- **Required action**
Since only the text is wanted, print every entry below exactly and omit the images.

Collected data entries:

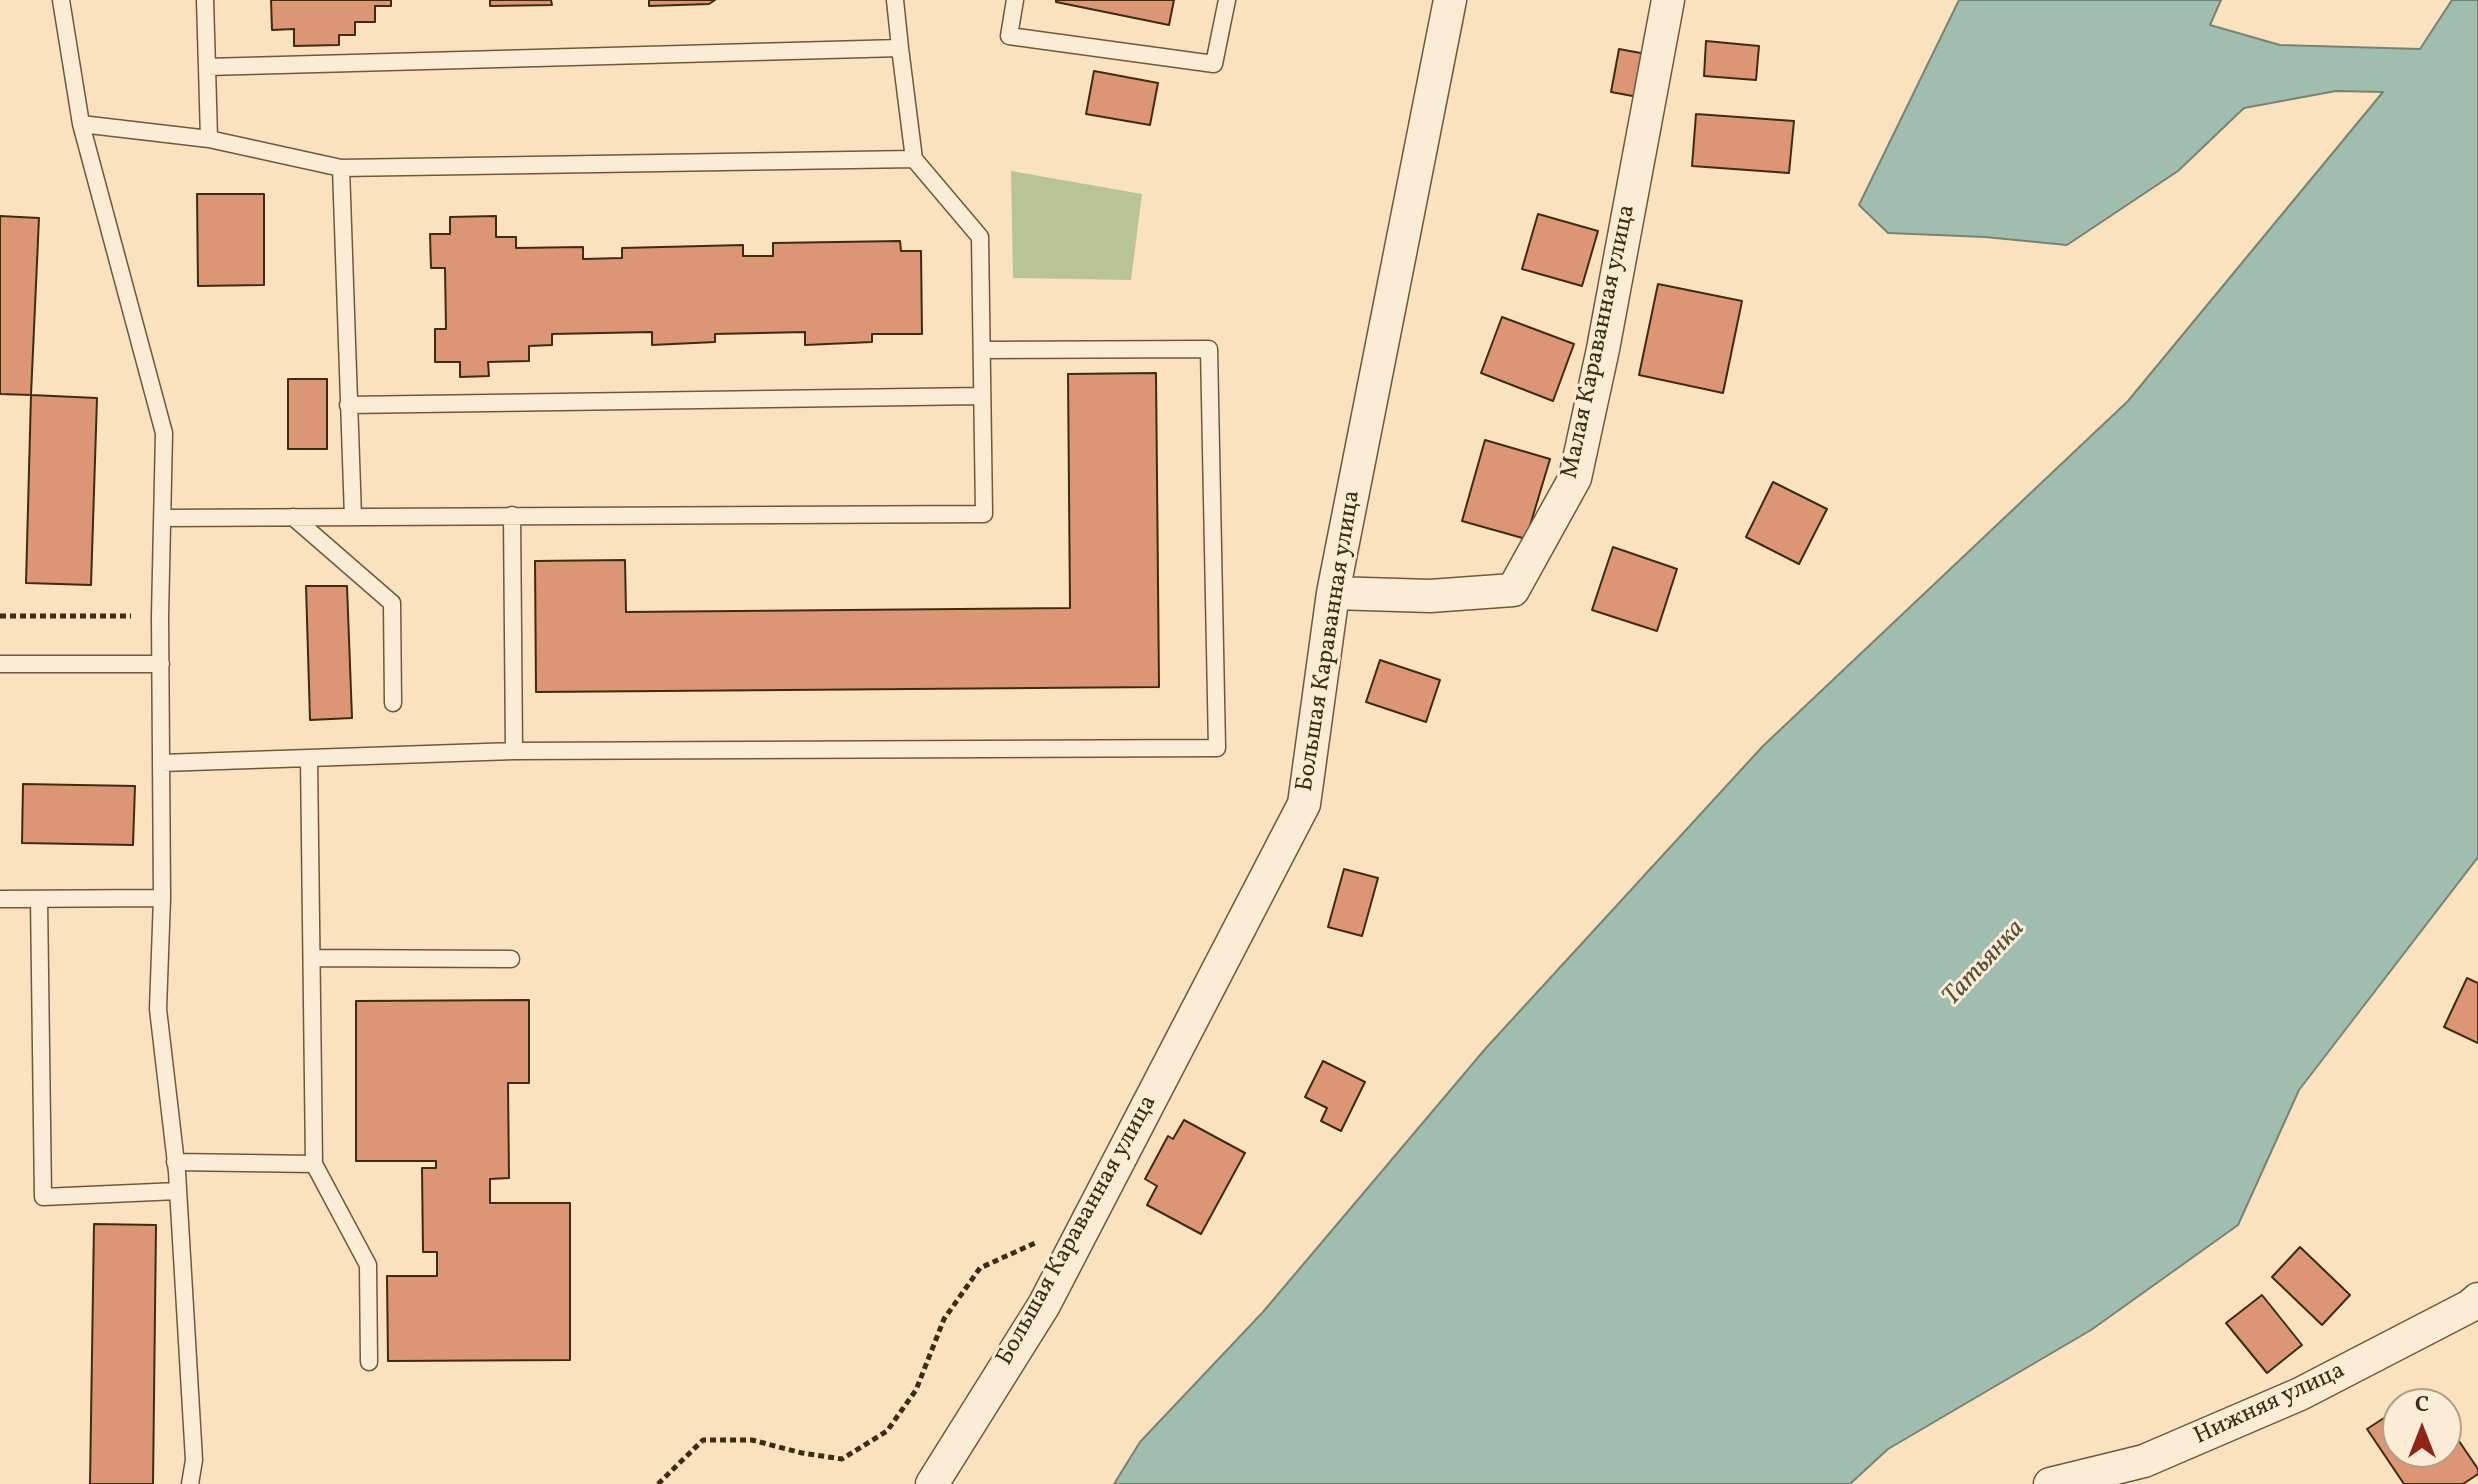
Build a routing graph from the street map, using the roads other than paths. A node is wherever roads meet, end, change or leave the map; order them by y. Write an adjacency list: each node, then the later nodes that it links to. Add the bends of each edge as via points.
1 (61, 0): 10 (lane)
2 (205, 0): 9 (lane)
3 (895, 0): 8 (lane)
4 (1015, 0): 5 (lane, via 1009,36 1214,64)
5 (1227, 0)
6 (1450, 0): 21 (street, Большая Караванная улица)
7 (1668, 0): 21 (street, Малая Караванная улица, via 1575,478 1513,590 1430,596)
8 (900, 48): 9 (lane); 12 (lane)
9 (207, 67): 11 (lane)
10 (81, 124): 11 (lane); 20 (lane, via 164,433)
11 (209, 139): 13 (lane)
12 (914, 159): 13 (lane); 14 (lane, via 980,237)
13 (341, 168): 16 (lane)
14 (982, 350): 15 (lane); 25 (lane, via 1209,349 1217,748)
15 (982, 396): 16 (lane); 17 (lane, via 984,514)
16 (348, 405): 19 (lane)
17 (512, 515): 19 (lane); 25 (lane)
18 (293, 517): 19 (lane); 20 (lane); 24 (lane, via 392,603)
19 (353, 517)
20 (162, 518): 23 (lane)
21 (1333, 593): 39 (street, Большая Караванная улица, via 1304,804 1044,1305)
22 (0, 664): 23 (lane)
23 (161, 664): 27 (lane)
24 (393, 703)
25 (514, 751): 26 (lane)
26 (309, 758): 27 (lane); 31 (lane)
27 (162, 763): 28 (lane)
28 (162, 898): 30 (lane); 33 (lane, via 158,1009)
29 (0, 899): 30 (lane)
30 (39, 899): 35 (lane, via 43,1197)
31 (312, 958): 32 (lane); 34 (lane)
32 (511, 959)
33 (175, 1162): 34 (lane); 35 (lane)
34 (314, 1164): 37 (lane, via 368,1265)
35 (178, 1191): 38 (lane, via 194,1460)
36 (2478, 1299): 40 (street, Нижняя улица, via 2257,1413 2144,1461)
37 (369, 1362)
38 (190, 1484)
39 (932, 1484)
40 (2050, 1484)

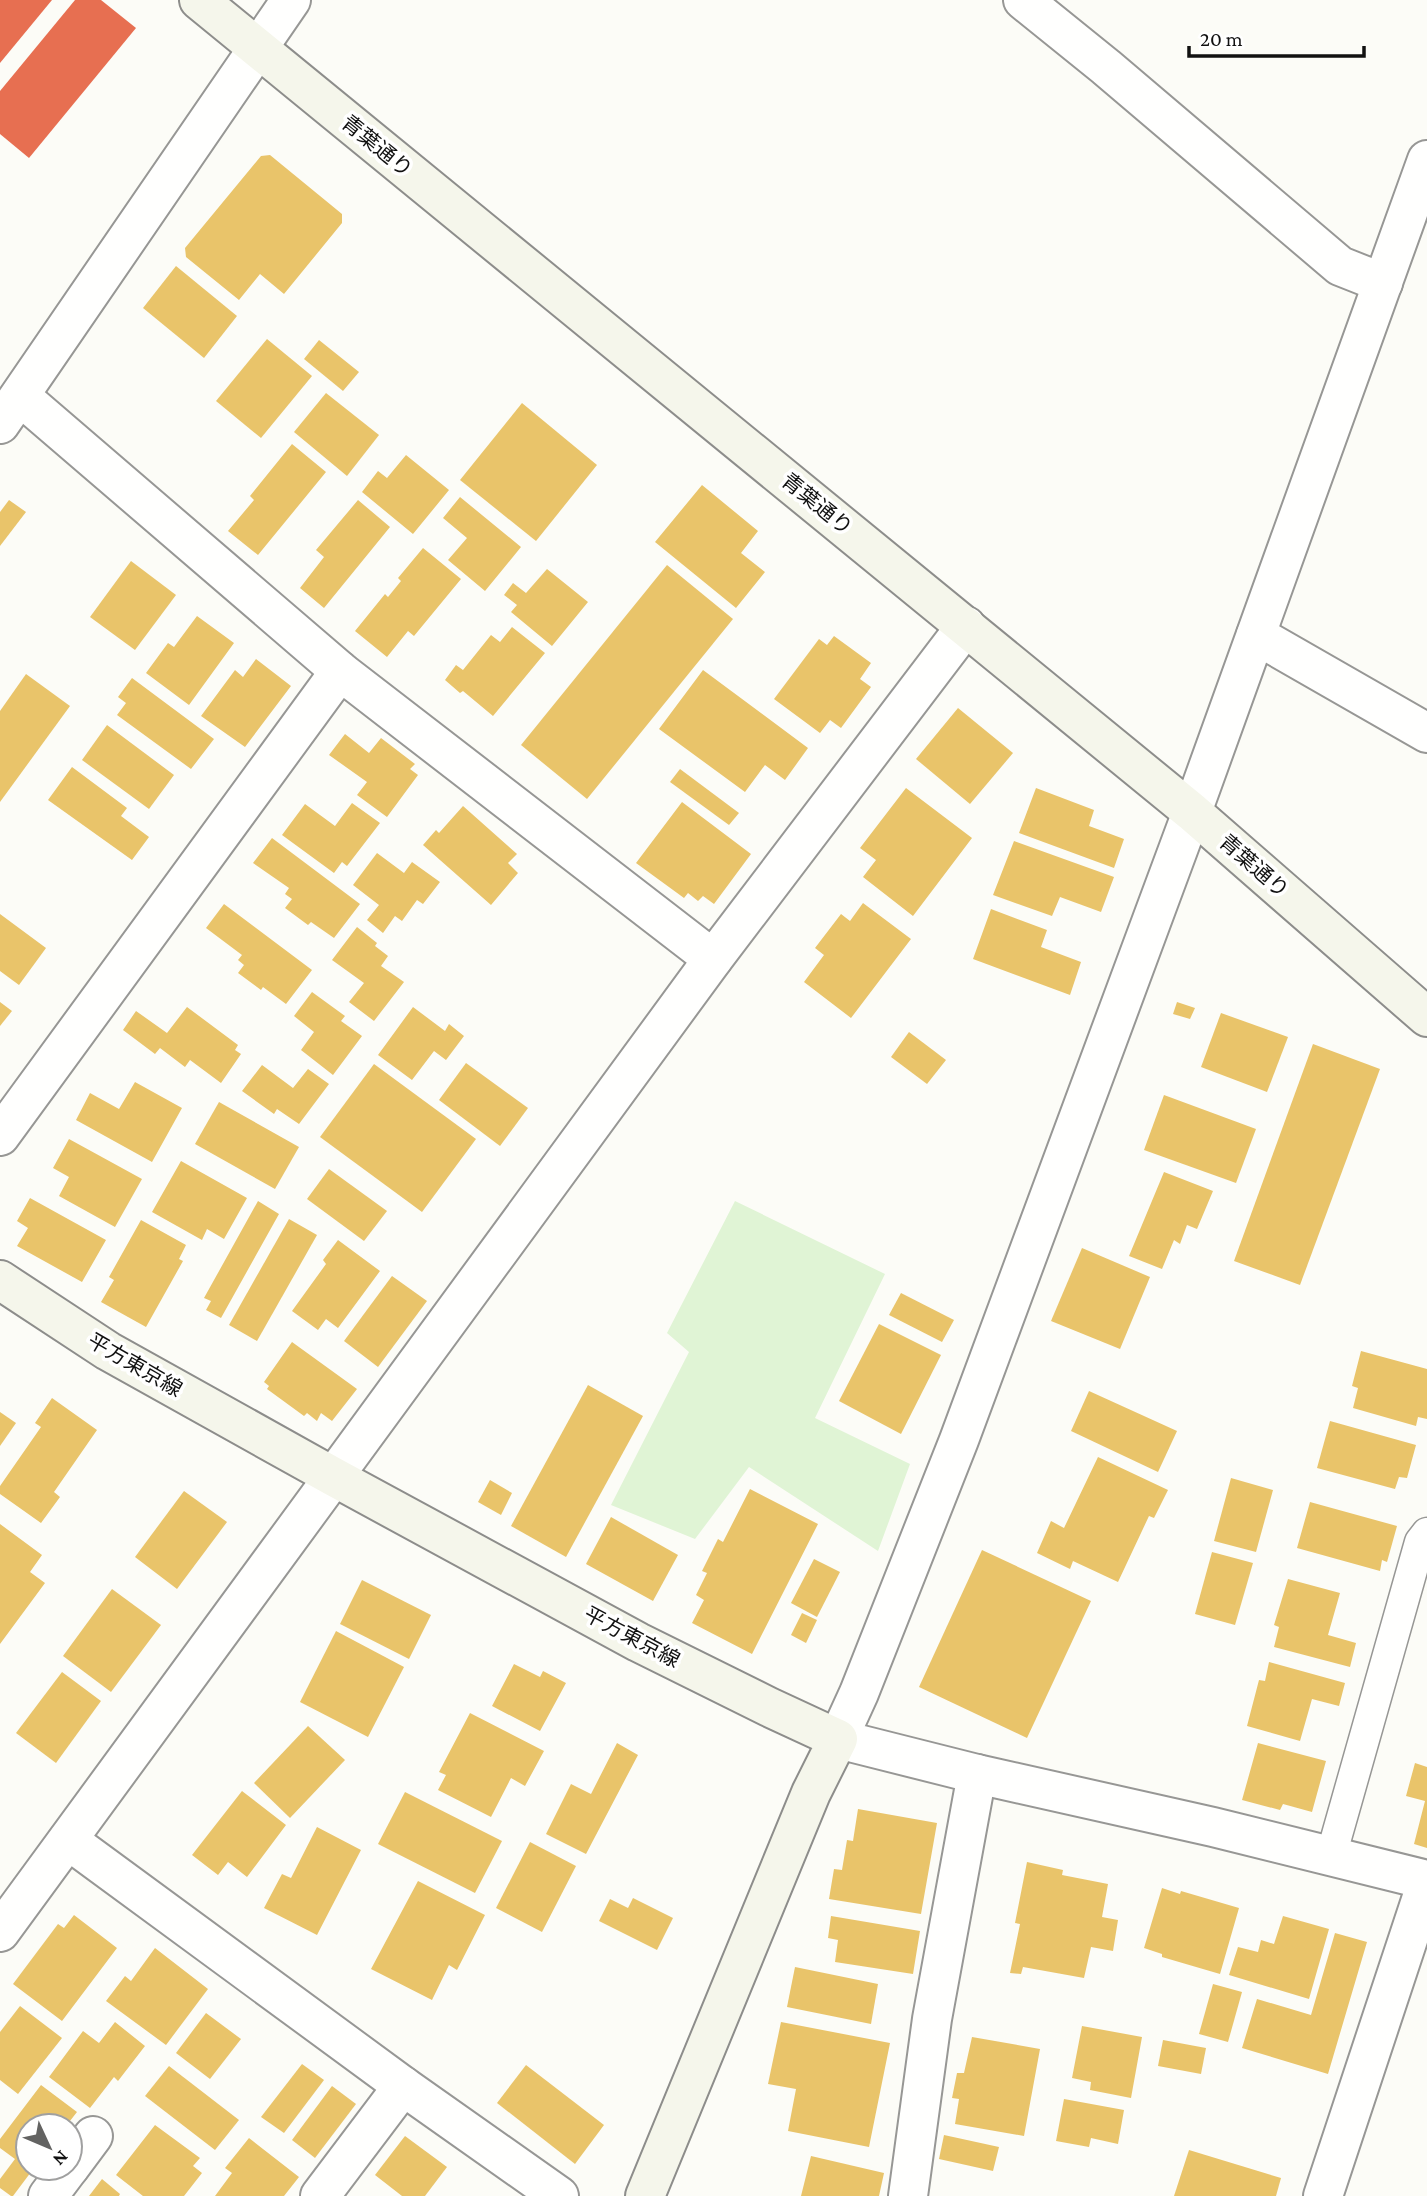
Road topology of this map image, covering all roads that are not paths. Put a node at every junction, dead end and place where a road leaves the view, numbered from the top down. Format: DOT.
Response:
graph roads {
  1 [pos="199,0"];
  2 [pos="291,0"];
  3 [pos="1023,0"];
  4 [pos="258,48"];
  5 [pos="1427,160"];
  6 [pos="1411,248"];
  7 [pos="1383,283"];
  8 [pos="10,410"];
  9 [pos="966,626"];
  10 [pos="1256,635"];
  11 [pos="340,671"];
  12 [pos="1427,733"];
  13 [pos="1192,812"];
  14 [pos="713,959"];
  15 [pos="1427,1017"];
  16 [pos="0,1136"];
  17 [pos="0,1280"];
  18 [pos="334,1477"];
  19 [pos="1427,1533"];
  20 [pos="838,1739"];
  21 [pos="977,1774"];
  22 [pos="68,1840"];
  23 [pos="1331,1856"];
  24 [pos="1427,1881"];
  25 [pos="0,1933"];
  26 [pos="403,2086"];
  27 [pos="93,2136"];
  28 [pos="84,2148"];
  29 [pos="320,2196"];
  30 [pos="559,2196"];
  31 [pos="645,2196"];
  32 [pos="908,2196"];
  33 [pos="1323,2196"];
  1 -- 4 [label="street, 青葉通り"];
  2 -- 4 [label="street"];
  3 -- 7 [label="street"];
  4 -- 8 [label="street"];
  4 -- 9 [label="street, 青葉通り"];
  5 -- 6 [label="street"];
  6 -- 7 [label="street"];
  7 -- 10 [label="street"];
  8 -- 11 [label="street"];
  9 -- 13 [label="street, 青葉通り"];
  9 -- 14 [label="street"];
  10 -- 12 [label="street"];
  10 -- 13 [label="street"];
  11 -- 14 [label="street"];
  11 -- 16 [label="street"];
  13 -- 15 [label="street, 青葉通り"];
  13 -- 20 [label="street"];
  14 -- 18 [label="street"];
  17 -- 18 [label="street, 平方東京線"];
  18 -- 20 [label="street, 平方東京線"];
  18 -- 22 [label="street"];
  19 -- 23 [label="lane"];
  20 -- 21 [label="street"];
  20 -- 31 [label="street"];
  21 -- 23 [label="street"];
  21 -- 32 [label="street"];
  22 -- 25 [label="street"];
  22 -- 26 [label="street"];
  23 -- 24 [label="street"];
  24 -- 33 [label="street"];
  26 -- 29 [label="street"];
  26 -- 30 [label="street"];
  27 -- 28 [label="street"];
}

- **Response to the task**
Build a routing graph from the street map, using the roads other than paths. A node is wherever roads meet, end, change or leave the map; order them by y. Write an adjacency list: each node, then the later nodes that it links to. Add the bends of each edge as via points.
1 (61, 0): 10 (lane)
2 (205, 0): 9 (lane)
3 (895, 0): 8 (lane)
4 (1015, 0): 5 (lane, via 1009,36 1214,64)
5 (1227, 0)
6 (1450, 0): 21 (street, Большая Караванная улица)
7 (1668, 0): 21 (street, Малая Караванная улица, via 1575,478 1513,590 1430,596)
8 (900, 48): 9 (lane); 12 (lane)
9 (207, 67): 11 (lane)
10 (81, 124): 11 (lane); 20 (lane, via 164,433)
11 (209, 139): 13 (lane)
12 (914, 159): 13 (lane); 14 (lane, via 980,237)
13 (341, 168): 16 (lane)
14 (982, 350): 15 (lane); 25 (lane, via 1209,349 1217,748)
15 (982, 396): 16 (lane); 17 (lane, via 984,514)
16 (348, 405): 19 (lane)
17 (512, 515): 19 (lane); 25 (lane)
18 (293, 517): 19 (lane); 20 (lane); 24 (lane, via 392,603)
19 (353, 517)
20 (162, 518): 23 (lane)
21 (1333, 593): 39 (street, Большая Караванная улица, via 1304,804 1044,1305)
22 (0, 664): 23 (lane)
23 (161, 664): 27 (lane)
24 (393, 703)
25 (514, 751): 26 (lane)
26 (309, 758): 27 (lane); 31 (lane)
27 (162, 763): 28 (lane)
28 (162, 898): 30 (lane); 33 (lane, via 158,1009)
29 (0, 899): 30 (lane)
30 (39, 899): 35 (lane, via 43,1197)
31 (312, 958): 32 (lane); 34 (lane)
32 (511, 959)
33 (175, 1162): 34 (lane); 35 (lane)
34 (314, 1164): 37 (lane, via 368,1265)
35 (178, 1191): 38 (lane, via 194,1460)
36 (2478, 1299): 40 (street, Нижняя улица, via 2257,1413 2144,1461)
37 (369, 1362)
38 (190, 1484)
39 (932, 1484)
40 (2050, 1484)

Road topology of this map image, covering all roads that are not paths. Put a node at every junction, dead end and place where a road leaves the view, numbered from the top down. Format: DOT.
Response:
graph roads {
  1 [pos="199,0"];
  2 [pos="291,0"];
  3 [pos="1023,0"];
  4 [pos="258,48"];
  5 [pos="1427,160"];
  6 [pos="1411,248"];
  7 [pos="1383,283"];
  8 [pos="10,410"];
  9 [pos="966,626"];
  10 [pos="1256,635"];
  11 [pos="340,671"];
  12 [pos="1427,733"];
  13 [pos="1192,812"];
  14 [pos="713,959"];
  15 [pos="1427,1017"];
  16 [pos="0,1136"];
  17 [pos="0,1280"];
  18 [pos="334,1477"];
  19 [pos="1427,1533"];
  20 [pos="838,1739"];
  21 [pos="977,1774"];
  22 [pos="68,1840"];
  23 [pos="1331,1856"];
  24 [pos="1427,1881"];
  25 [pos="0,1933"];
  26 [pos="403,2086"];
  27 [pos="93,2136"];
  28 [pos="84,2148"];
  29 [pos="320,2196"];
  30 [pos="559,2196"];
  31 [pos="645,2196"];
  32 [pos="908,2196"];
  33 [pos="1323,2196"];
  1 -- 4 [label="street, 青葉通り"];
  2 -- 4 [label="street"];
  3 -- 7 [label="street"];
  4 -- 8 [label="street"];
  4 -- 9 [label="street, 青葉通り"];
  5 -- 6 [label="street"];
  6 -- 7 [label="street"];
  7 -- 10 [label="street"];
  8 -- 11 [label="street"];
  9 -- 13 [label="street, 青葉通り"];
  9 -- 14 [label="street"];
  10 -- 12 [label="street"];
  10 -- 13 [label="street"];
  11 -- 14 [label="street"];
  11 -- 16 [label="street"];
  13 -- 15 [label="street, 青葉通り"];
  13 -- 20 [label="street"];
  14 -- 18 [label="street"];
  17 -- 18 [label="street, 平方東京線"];
  18 -- 20 [label="street, 平方東京線"];
  18 -- 22 [label="street"];
  19 -- 23 [label="lane"];
  20 -- 21 [label="street"];
  20 -- 31 [label="street"];
  21 -- 23 [label="street"];
  21 -- 32 [label="street"];
  22 -- 25 [label="street"];
  22 -- 26 [label="street"];
  23 -- 24 [label="street"];
  24 -- 33 [label="street"];
  26 -- 29 [label="street"];
  26 -- 30 [label="street"];
  27 -- 28 [label="street"];
}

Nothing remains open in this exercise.